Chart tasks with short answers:
· · · ·

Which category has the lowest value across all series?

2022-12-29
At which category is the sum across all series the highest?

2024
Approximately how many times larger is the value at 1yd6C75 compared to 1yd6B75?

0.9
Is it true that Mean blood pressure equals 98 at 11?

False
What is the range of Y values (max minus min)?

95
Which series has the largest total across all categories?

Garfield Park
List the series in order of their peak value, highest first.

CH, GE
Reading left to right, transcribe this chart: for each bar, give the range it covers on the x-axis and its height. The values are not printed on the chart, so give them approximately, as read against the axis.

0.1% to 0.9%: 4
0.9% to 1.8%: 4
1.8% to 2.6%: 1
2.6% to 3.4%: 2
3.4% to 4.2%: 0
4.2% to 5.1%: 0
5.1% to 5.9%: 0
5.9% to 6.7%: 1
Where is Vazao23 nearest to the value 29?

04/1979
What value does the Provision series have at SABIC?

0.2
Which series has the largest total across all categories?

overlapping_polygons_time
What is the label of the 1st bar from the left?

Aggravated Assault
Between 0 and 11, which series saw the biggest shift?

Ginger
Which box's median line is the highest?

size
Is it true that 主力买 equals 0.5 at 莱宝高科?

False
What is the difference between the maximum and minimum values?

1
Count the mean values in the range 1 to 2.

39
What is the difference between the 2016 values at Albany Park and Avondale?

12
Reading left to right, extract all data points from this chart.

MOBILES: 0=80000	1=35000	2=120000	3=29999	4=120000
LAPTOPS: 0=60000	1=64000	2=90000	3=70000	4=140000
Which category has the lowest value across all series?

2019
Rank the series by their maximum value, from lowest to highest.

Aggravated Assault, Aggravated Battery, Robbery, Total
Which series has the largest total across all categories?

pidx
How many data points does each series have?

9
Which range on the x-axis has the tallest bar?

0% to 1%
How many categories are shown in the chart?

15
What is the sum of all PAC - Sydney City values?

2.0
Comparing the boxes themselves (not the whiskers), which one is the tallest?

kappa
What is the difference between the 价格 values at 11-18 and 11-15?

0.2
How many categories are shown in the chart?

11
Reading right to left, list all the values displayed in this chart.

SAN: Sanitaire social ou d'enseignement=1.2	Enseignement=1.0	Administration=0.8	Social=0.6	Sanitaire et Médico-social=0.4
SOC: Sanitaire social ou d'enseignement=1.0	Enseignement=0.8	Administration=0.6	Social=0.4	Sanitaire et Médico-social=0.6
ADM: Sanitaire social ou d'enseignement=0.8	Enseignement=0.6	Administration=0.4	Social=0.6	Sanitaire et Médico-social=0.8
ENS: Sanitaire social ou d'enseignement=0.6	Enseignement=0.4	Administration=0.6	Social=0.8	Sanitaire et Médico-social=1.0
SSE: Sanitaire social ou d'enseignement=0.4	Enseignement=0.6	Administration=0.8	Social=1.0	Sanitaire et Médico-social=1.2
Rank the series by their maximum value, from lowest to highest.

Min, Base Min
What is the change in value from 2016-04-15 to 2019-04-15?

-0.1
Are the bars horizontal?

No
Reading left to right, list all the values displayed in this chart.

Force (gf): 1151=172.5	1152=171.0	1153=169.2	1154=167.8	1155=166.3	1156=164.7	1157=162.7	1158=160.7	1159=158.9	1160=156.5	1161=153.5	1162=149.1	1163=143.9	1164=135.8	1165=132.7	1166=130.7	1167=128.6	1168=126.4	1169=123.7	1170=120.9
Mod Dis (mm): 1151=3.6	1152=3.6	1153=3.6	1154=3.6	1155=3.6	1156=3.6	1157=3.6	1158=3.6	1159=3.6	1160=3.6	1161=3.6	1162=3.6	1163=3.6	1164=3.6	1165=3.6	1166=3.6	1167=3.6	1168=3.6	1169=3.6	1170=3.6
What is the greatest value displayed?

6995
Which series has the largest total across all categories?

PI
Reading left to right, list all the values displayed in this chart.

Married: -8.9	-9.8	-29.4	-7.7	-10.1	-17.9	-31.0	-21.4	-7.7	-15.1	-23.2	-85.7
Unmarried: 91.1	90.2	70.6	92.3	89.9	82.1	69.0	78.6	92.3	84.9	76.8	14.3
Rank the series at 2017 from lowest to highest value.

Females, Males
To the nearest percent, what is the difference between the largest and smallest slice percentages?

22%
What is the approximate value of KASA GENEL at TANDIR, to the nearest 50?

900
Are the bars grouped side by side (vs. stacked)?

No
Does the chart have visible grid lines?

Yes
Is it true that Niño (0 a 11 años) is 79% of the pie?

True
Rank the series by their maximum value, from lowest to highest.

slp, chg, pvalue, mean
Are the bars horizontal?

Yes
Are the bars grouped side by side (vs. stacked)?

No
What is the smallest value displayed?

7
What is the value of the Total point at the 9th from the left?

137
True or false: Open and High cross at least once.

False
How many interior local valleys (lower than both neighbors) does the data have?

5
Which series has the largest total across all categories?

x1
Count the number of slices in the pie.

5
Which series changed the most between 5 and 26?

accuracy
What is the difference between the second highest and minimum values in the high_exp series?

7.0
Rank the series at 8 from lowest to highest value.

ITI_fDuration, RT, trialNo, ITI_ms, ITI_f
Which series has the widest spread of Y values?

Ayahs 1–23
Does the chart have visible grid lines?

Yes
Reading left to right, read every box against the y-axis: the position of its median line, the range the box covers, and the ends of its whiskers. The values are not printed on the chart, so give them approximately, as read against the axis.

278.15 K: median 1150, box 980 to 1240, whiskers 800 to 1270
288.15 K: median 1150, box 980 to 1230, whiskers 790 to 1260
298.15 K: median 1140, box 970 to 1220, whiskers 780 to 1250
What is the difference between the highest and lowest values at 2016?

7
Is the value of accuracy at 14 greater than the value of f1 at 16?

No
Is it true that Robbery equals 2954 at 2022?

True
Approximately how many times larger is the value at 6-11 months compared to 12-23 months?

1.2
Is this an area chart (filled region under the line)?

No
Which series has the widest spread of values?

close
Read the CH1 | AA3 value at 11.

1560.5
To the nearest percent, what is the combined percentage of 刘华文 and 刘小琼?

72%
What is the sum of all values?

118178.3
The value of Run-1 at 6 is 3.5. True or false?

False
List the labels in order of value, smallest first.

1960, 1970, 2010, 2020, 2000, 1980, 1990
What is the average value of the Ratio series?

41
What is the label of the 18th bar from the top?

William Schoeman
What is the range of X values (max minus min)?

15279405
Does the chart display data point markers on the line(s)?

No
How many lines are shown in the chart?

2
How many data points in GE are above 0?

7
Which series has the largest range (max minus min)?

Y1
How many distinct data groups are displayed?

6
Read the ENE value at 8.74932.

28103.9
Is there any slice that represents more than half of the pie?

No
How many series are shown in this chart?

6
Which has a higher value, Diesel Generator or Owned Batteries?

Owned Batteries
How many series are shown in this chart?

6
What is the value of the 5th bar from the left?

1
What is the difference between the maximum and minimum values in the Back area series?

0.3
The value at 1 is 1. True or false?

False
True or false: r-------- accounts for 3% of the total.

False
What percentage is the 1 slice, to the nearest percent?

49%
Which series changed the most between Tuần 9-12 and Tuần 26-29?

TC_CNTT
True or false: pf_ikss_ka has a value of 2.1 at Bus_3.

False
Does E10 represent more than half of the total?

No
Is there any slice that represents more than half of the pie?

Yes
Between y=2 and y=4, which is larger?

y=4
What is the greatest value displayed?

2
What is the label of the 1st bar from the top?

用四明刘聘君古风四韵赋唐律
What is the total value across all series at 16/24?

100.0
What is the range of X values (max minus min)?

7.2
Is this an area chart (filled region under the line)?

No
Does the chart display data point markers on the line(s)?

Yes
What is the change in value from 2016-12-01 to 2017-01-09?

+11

· · · ·

§ **Your task**: Pick out every line in the rows above that contains the string "highest", and copy each one.

§ **Output of the exercise**:
At which category is the sum across all series the highest?
List the series in order of their peak value, highest first.
Which box's median line is the highest?
Rank the series by their maximum value, from lowest to highest.
Rank the series by their maximum value, from lowest to highest.
Rank the series at 2017 from lowest to highest value.
Rank the series by their maximum value, from lowest to highest.
What is the difference between the second highest and minimum values in the high_exp series?
Rank the series at 8 from lowest to highest value.
What is the difference between the highest and lowest values at 2016?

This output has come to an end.